- Document:
::::::::::
The socio-cognitive approach model by Kecskes (2013: 48)

To be precise, individual and societal traits interact with each other from the top down, with each trait serving as a consequence of the other. For example, prior experience leads to salience, which contributes to egocentrism and then promotes increased attention. Similarly, the ultimate purpose is a cooperative activity motivated by relevance that (partially) relies on actual situational experience.

3.3.1 Prior Context Knowledge vs. Actual Situational Context Knowledge

The “narrow-version” definition of pragmatic competence is the capacity of language users (or learners) to grasp and express precise intents in the context of a given language using various knowledge and tactics (Han & Huang 2018). According to the aspects listed above, context is a fundamental pragmatic approach for both sides of interlocutors to enhance and change the literal meaning of utterances and helps to determine the construction and comprehension of the dynamic utterance meanings on both speakers and hearers (Zhou 2019).

According to Kecskes (2013), context entails two sides of world knowledge (slightly different from those discussed in the prior section): one is declarative knowledge (prior context, PC), and the other is procedural knowledge (actual situational context, ASC), dividing context knowledge into prior and actual situational context knowledge. The former refers to prior knowledge stored in the mind and represents the cumulative influence of prior experiences, whereas the latter pertains to real-world experiences of a given communication scenario. The two sides are strongly intertwined, with ASC perceived via PC and vice versa. Both sides are reflected throughout the communication process, and interlocutors collaborate by forming and constructing intentions that should be aligned with the provided ASC (Kecskes, 2013). Most importantly, the meaning of pragmatic routines is thought to be the result of the interplay of these two sides of contexts (Kecskes et al. 2018; Kecskes, 2019a), as both are essentially socio-cultural, and PC plays an important role in routine construction and comprehension as ASC (Kecskes, 2013).
::::::::::
- Provided records:
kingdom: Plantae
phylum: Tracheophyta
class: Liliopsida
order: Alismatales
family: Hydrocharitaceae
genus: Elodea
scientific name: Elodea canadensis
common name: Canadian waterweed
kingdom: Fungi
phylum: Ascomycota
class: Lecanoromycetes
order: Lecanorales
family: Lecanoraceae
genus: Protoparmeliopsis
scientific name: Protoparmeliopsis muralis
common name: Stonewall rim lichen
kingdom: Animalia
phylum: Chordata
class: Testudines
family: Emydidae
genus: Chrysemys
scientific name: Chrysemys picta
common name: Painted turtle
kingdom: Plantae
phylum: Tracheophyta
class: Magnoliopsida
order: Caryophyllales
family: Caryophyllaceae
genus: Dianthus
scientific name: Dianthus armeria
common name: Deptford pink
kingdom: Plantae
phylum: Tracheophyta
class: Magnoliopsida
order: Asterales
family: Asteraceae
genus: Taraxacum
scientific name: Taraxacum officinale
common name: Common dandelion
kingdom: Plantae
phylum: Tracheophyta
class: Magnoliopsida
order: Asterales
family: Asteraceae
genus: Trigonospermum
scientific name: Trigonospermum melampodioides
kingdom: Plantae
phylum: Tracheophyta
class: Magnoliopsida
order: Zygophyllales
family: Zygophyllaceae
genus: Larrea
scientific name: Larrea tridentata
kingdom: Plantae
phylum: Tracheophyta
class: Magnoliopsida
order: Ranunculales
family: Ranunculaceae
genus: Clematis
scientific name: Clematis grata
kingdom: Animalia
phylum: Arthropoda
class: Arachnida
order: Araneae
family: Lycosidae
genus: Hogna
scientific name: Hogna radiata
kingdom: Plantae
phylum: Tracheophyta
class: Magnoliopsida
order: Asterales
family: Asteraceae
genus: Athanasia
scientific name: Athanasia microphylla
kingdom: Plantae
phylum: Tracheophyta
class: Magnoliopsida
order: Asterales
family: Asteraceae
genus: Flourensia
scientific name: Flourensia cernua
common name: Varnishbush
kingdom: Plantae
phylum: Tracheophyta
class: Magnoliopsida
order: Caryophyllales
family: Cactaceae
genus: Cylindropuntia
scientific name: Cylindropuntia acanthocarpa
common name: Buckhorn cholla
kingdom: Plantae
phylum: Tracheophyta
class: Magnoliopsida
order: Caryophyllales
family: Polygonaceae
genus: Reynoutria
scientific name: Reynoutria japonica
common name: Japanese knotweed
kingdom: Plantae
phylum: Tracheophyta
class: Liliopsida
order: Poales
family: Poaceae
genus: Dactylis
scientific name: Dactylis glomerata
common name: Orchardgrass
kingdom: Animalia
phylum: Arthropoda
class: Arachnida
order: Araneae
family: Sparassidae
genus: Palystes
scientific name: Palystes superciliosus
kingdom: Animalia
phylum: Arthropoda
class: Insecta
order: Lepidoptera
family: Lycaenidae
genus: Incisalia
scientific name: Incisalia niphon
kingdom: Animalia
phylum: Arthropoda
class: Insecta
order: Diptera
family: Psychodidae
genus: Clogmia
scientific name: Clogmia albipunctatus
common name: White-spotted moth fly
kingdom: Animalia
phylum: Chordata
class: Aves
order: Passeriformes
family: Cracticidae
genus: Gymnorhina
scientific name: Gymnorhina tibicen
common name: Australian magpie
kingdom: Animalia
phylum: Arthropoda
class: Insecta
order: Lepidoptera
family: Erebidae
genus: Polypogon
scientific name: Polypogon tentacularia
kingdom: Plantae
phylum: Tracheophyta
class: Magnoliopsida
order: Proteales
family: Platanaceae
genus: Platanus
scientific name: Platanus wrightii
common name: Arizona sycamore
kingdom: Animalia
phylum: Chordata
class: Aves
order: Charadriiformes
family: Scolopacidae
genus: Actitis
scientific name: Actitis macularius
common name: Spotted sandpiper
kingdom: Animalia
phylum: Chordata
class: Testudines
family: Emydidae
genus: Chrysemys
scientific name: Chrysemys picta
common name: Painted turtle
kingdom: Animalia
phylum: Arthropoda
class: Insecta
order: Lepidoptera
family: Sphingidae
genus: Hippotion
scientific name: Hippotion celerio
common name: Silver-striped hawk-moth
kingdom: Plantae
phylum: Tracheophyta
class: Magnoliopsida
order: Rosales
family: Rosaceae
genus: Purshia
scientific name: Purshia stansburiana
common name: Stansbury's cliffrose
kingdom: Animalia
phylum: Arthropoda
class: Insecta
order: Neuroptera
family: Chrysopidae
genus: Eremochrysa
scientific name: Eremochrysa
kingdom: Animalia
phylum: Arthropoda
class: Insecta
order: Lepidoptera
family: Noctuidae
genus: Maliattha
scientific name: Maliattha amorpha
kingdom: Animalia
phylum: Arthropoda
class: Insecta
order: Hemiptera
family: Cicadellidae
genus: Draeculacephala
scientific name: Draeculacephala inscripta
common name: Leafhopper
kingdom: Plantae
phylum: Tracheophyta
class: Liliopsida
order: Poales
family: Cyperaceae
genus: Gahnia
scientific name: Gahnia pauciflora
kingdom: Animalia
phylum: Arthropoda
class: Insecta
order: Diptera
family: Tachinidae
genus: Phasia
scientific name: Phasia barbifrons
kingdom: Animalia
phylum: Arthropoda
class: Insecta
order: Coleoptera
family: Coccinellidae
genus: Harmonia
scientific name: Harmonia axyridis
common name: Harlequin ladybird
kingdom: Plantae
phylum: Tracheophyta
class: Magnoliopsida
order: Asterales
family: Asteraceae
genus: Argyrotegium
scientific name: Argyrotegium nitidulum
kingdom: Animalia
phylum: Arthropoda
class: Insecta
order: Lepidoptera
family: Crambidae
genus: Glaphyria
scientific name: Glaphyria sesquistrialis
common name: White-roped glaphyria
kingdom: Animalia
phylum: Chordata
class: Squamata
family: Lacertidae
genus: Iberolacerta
::::::::::
- Written tasks:
a. Write out the stretch of the passage on context knowledge from "To be precise, individual" through "actual situational experience.".
b. In the records, take the stretch from the line containing "genus: Taraxacum" through the line containing "genus: Reynoutria" and rename "phylum" to "division" throughout, leaving everything else unchanged. Return only those lines.

- Outputs for the tasks:
a.
To be precise, individual and societal traits interact with each other from the top down, with each trait serving as a consequence of the other. For example, prior experience leads to salience, which contributes to egocentrism and then promotes increased attention. Similarly, the ultimate purpose is a cooperative activity motivated by relevance that (partially) relies on actual situational experience.

b.
genus: Taraxacum
scientific name: Taraxacum officinale
common name: Common dandelion
kingdom: Plantae
division: Tracheophyta
class: Magnoliopsida
order: Asterales
family: Asteraceae
genus: Trigonospermum
scientific name: Trigonospermum melampodioides
kingdom: Plantae
division: Tracheophyta
class: Magnoliopsida
order: Zygophyllales
family: Zygophyllaceae
genus: Larrea
scientific name: Larrea tridentata
kingdom: Plantae
division: Tracheophyta
class: Magnoliopsida
order: Ranunculales
family: Ranunculaceae
genus: Clematis
scientific name: Clematis grata
kingdom: Animalia
division: Arthropoda
class: Arachnida
order: Araneae
family: Lycosidae
genus: Hogna
scientific name: Hogna radiata
kingdom: Plantae
division: Tracheophyta
class: Magnoliopsida
order: Asterales
family: Asteraceae
genus: Athanasia
scientific name: Athanasia microphylla
kingdom: Plantae
division: Tracheophyta
class: Magnoliopsida
order: Asterales
family: Asteraceae
genus: Flourensia
scientific name: Flourensia cernua
common name: Varnishbush
kingdom: Plantae
division: Tracheophyta
class: Magnoliopsida
order: Caryophyllales
family: Cactaceae
genus: Cylindropuntia
scientific name: Cylindropuntia acanthocarpa
common name: Buckhorn cholla
kingdom: Plantae
division: Tracheophyta
class: Magnoliopsida
order: Caryophyllales
family: Polygonaceae
genus: Reynoutria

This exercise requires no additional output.